L’Institut national de la jeunesse et de l’éducation populaire a conduit une étude qualitative sur la façon dont les adolescents ruraux ont vécu le premier confinement. Elle permet de mieux comprendre la réalité de ces jeunes confrontés à des situations singulières entre décohabitation précoce et fortes inégalités. Les effets du confinement sur leurs parcours et leurs conditions d’existence révèlent l’hétérogénéité de leurs situations et accentuent les inégalités entre ces jeunes adolescents vivant sur un même territoire.


La crise sanitaire ne révèle pas seulement l’hétérogénéité des conditions de vie des adolescents vivant en milieu rural : elle exacerbe les inégalités préexistantes entre les 15-18 ans, à une période stratégique de la vie où se met en place le processus d’autonomisation à l’égard des parents. Tels sont les traits saillants du dernier numéro d’INJEP analyses & synthèses, bulletin de l’INJEP, signé de Yaëlle Amsellem-Mainguy et de Pauline Blum, respectivement chargée de recherche et chercheure associée à l’INJEP qui ont mené une enquête qualitative auprès des adolescents ruraux durant le premier confinement.

La plupart du temps fort éloignés d’une société agricole à laquelle on les réduit parfois, ces filles et garçons divergent par leurs situations selon qu’ils vivent dans des hameaux isolés, dans les centres-villes des bourgs commerçants ou selon leur sexe.

Retour à la case « parents »
 

Souvent confrontés à une offre de formation réduite et sous la pression des temps de transport, les adolescents ruraux sont nombreux à vivre des périodes temporaires de décohabitation, totales ou partielles, pendant les « années lycée » qui passent par la fréquentation d’un internat ou d’un hébergement « en ville » chez un membre de la famille.
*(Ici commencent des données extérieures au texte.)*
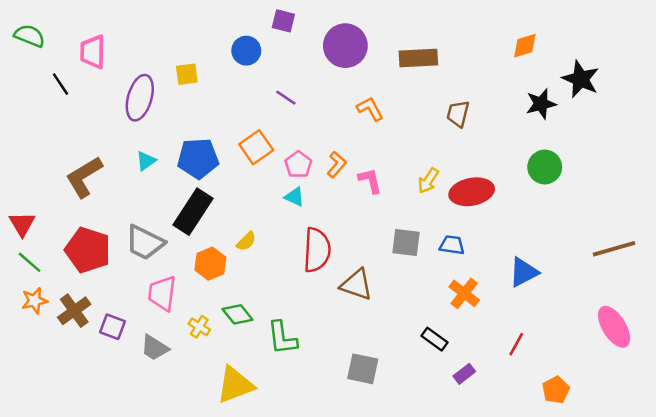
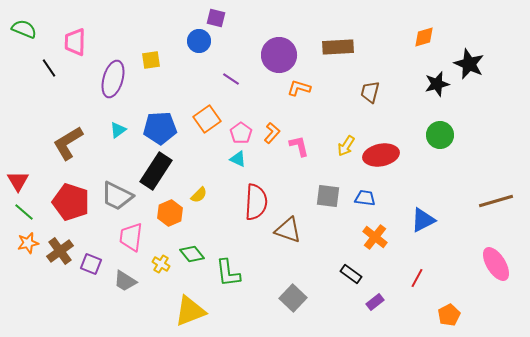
purple square: (283, 21) -> (216, 18), moved
purple circle: (345, 46) -> (279, 55), moved
orange L-shape: (370, 109) -> (299, 88), turned -45
gray square: (363, 369) -> (293, 298), turned 32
Cette expérience leur permet d’accéder aux conditions concrètes de leur émancipation du milieu familial telles que les réseaux de transports en commun plus denses, les bars, les magasins, ou les salles de jeux.


Avec la crise sanitaire, ces filles et garçons sont massivement revenus vivre chez leurs parents, se confrontant à l’isolement au sein de la cellule familiale, aux difficultés de se construire en dehors de celle-ci et pour les adolescents de milieux populaires aux difficultés liées à l’habitat précaire et à la promiscuité. À ces nouvelles difficultés viennent s’ajouter des effets de genre : au cours du confinement les filles ont été amenées, encore plus que d’habitude, à s’investir dans les tâches domestiques tandis que les garçons se sont davantage octroyé la possibilité d’aller dehors, de retrouver des amis ou de maintenir une pratique sportive.


Des inégalités qui se creusent
 

Les inégalités d’accès à Internet, la faiblesse des équipements informatiques ont également produit chez beaucoup de ces jeunes des formes de lassitude face aux cours en ligne. Voilà qui fragilise encore plus ces jeunes dont les trajectoires de formation et d’insertion « se caractérisent par des études plus courtes et plus professionnalisantes que les jeunes urbains avant la crise sanitaire », écrivent les autrices. Cette situation risque de s’accentuer par la suite avec l’installation de la crise sanitaire dans la durée et ses répercussions économiques et sociales en particulier pour les moins aisés.